On the run-local moving tail, v9 beats v8 by 0.0947 val loss (~3.2% relative), essentially the same size as the v6->v8 capacity gain but now on top of it. A later fixed eval v1 check still supports the same direction (v8 3.1515 -> v9 2.9278 on shard010-tail holdout), while making the moving-tail caveat explicit. This confirms the v8 prediction: 双轴 scale 有效. It is still an incremental gain, not a qualitative jump.

Samples

xserv greedy samples (--max-tokens 60) are more coherent than the v8 examples on some prompts, but repetition remains:

[The history of] the United States is the story of the people, the places, and the events that have shaped the nation...
[In science,] the term "scientific method" is used to describe the process of gathering information and testing it...
[The most important] thing is to be aware of the symptoms and to seek medical attention...
[Water is] a natural resource that is essential for human life...

The model writes real explanatory English and the domain mix is FineWeb-like.
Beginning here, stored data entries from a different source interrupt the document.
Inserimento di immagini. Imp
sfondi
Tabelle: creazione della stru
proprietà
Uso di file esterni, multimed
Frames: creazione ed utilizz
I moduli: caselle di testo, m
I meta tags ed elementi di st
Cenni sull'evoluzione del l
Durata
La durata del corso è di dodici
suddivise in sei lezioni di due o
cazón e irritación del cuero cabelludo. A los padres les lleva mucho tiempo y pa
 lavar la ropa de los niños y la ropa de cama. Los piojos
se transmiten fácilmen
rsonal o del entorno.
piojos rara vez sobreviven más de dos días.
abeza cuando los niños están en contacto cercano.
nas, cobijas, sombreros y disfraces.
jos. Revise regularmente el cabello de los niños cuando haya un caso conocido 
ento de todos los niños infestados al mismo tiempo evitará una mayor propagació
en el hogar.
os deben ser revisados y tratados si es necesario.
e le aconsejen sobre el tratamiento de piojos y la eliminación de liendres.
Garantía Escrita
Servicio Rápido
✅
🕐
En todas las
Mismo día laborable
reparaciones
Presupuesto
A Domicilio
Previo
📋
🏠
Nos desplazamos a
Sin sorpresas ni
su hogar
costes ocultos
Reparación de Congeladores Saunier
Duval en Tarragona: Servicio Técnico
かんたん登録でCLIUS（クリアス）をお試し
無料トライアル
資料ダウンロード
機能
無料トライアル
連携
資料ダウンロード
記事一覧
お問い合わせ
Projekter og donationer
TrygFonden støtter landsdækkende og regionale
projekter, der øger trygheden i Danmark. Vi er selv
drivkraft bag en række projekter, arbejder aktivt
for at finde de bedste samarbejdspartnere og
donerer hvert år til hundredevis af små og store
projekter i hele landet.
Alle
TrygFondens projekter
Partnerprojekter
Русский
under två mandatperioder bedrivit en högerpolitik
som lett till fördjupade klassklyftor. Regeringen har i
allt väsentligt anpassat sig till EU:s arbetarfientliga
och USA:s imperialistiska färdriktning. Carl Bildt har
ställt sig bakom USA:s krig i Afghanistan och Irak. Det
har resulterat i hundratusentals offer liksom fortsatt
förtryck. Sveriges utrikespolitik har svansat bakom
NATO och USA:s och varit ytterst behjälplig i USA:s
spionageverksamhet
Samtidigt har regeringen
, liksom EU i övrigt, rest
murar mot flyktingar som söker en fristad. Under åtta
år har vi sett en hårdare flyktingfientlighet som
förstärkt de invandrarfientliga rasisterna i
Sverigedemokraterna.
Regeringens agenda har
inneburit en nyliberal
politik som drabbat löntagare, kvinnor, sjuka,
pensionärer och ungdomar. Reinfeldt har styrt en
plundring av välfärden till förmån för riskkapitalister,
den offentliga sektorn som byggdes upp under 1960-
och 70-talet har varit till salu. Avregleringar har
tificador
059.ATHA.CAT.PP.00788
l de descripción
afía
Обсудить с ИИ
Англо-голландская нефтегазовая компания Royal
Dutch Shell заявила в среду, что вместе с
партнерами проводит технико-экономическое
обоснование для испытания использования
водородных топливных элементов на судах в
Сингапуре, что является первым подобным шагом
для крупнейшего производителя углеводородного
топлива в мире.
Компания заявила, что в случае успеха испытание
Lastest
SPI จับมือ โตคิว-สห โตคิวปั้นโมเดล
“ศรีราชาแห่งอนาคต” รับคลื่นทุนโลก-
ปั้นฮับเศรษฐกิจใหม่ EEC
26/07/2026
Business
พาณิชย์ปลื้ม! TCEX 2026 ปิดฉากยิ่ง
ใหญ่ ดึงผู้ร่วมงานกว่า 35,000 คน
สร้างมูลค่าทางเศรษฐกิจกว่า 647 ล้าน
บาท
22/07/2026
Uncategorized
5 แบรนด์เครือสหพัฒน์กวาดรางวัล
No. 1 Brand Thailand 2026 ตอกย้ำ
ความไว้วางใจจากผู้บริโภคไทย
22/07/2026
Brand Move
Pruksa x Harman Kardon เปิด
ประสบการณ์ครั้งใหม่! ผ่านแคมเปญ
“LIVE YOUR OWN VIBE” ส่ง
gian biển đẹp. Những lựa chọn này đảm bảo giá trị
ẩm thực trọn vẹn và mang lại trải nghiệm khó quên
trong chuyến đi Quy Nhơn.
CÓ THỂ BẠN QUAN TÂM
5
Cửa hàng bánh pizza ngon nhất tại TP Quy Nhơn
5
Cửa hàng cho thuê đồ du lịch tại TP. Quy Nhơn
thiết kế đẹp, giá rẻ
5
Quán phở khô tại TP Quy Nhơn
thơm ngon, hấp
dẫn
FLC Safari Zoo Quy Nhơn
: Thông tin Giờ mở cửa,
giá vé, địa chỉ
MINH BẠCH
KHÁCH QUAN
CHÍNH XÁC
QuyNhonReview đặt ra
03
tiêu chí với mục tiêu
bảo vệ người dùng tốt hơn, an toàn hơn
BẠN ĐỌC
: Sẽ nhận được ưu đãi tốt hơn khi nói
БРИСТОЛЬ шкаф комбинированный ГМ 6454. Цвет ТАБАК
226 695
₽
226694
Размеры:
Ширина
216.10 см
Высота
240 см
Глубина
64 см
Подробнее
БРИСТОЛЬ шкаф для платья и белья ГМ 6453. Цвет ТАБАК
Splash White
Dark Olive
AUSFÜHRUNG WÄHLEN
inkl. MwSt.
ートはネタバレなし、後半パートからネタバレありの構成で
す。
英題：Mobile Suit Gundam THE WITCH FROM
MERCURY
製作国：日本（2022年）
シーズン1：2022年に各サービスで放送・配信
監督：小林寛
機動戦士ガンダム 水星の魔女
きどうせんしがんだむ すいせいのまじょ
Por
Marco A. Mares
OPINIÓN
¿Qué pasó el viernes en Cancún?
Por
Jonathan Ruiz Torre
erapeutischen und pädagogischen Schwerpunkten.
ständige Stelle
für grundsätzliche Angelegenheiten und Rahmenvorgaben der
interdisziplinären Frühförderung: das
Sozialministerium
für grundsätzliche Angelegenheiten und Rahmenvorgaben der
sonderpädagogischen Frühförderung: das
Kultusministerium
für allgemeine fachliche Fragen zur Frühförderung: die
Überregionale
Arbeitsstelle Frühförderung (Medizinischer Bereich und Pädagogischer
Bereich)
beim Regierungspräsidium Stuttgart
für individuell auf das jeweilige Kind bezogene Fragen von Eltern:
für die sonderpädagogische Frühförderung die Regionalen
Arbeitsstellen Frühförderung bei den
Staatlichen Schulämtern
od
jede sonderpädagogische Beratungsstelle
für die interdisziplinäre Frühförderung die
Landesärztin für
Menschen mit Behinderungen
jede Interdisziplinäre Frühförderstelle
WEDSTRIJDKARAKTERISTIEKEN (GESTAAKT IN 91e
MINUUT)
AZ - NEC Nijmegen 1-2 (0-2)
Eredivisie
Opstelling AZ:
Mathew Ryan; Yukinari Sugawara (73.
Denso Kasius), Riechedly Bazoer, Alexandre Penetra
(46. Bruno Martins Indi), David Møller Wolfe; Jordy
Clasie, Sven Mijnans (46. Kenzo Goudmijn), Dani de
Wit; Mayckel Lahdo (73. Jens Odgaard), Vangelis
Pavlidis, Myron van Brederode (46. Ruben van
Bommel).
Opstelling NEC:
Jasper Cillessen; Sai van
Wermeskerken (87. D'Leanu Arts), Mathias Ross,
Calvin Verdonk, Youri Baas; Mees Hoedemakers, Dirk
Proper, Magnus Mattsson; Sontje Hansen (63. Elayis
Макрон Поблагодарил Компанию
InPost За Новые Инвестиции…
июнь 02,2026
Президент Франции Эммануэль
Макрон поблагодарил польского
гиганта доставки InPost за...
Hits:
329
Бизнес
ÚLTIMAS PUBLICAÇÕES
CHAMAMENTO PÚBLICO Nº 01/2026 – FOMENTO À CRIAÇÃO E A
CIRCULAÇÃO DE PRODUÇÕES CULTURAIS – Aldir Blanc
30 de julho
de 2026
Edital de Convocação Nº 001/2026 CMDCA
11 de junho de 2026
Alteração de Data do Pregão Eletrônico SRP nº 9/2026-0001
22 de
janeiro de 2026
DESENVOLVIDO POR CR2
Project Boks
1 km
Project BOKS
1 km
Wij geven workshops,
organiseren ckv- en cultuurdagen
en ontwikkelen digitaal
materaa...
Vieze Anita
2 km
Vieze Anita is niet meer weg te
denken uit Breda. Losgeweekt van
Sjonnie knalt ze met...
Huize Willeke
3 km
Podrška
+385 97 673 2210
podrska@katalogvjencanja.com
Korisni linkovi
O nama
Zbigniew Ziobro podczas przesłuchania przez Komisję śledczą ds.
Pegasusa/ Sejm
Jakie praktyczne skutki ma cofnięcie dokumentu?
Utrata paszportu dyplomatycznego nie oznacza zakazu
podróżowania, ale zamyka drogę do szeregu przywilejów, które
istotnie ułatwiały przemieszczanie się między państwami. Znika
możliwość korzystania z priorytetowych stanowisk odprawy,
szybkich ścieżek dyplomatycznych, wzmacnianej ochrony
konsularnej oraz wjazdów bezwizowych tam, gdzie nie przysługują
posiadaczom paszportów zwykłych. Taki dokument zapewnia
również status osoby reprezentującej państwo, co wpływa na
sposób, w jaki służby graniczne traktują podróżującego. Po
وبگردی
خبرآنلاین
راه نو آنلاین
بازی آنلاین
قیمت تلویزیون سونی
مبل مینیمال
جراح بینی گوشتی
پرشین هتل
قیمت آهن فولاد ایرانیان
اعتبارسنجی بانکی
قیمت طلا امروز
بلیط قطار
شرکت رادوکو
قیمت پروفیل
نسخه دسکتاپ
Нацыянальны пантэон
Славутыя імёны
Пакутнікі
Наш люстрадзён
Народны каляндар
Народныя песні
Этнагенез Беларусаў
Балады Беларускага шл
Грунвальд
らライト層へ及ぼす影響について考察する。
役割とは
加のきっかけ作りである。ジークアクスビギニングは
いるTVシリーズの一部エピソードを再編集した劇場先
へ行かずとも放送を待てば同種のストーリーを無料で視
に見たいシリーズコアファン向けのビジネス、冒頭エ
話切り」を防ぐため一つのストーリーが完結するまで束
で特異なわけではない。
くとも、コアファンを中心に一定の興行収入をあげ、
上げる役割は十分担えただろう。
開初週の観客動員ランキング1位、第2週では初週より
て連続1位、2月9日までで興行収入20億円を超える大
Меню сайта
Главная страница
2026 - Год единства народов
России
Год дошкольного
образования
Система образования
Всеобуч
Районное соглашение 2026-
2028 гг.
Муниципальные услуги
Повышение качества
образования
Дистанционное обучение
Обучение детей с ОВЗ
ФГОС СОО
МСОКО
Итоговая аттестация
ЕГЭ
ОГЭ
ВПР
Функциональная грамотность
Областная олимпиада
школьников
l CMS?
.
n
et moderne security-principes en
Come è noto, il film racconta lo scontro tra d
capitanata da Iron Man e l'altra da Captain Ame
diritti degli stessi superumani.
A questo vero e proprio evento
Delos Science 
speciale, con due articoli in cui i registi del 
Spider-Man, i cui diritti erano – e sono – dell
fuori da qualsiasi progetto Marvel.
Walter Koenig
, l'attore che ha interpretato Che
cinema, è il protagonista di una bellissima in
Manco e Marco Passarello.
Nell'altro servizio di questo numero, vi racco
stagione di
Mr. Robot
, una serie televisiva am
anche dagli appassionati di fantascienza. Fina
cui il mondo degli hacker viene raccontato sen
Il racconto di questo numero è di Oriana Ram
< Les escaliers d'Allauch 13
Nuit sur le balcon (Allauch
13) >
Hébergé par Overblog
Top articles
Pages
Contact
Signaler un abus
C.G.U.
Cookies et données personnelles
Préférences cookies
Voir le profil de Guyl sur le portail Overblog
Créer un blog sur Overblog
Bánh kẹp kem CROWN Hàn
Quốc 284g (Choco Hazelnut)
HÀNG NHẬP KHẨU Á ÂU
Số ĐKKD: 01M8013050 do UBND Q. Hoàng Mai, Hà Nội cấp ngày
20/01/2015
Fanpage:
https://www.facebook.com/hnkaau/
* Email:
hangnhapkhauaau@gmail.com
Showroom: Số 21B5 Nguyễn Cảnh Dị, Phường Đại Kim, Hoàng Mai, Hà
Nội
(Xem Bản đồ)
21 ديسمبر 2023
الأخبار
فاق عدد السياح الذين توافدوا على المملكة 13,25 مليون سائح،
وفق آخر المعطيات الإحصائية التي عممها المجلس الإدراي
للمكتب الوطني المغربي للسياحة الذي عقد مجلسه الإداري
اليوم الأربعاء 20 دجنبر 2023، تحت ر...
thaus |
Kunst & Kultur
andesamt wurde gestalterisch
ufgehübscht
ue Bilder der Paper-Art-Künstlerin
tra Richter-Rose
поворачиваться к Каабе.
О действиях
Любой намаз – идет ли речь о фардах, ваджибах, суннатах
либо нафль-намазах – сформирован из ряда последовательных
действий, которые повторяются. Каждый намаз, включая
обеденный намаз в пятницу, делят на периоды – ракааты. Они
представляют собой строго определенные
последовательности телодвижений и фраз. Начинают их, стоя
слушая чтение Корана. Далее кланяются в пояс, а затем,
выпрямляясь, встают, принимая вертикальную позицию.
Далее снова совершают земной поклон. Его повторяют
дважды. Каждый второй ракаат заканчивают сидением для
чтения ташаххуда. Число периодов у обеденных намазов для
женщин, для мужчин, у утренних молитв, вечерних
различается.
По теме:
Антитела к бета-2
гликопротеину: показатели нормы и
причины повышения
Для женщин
Greedy decoding still falls into repeated clauses on some prompts (scientific method, symptoms, and earlier fixed prompts), so the val gain is more visible in the metric than in a dramatic sample-quality leap.

xserv validation

Registry path:

/opt/wjh/projects/tiny-models/v9-fineweb-edu-dim1280-gqa

Files:

  • config.json
  • model.safetensors (BF16, 201 tensors, 927MB)
  • tokenizer.json
  • xtrain.ckpt (fp32 master checkpoint, 1.9GB)
  • RUN.md

xserv loads v9 as:

Model: qwen3, layers=18, hidden=1280, heads=40/10 kv, vocab=50257
Loaded 201 tensors
Ready (KV cache, dtype=bf16).

Token-match check against xtrain greedy (max-tokens 40):

  • Once upon a time: xtrain and xserv matched through the checked continuation.
  • One day: diverged after "large, dark," (very tall man vs metallic object) from BF16 greedy tie sensitivity.
  • The little: same repetitive pattern, with a short BF16 path divergence.

This is the same class of BF16-vs-f32 greedy drift seen in v8; the important integration result is that xserv successfully loads true GQA (kv_heads=10 < heads=40) and generates from the exported weights.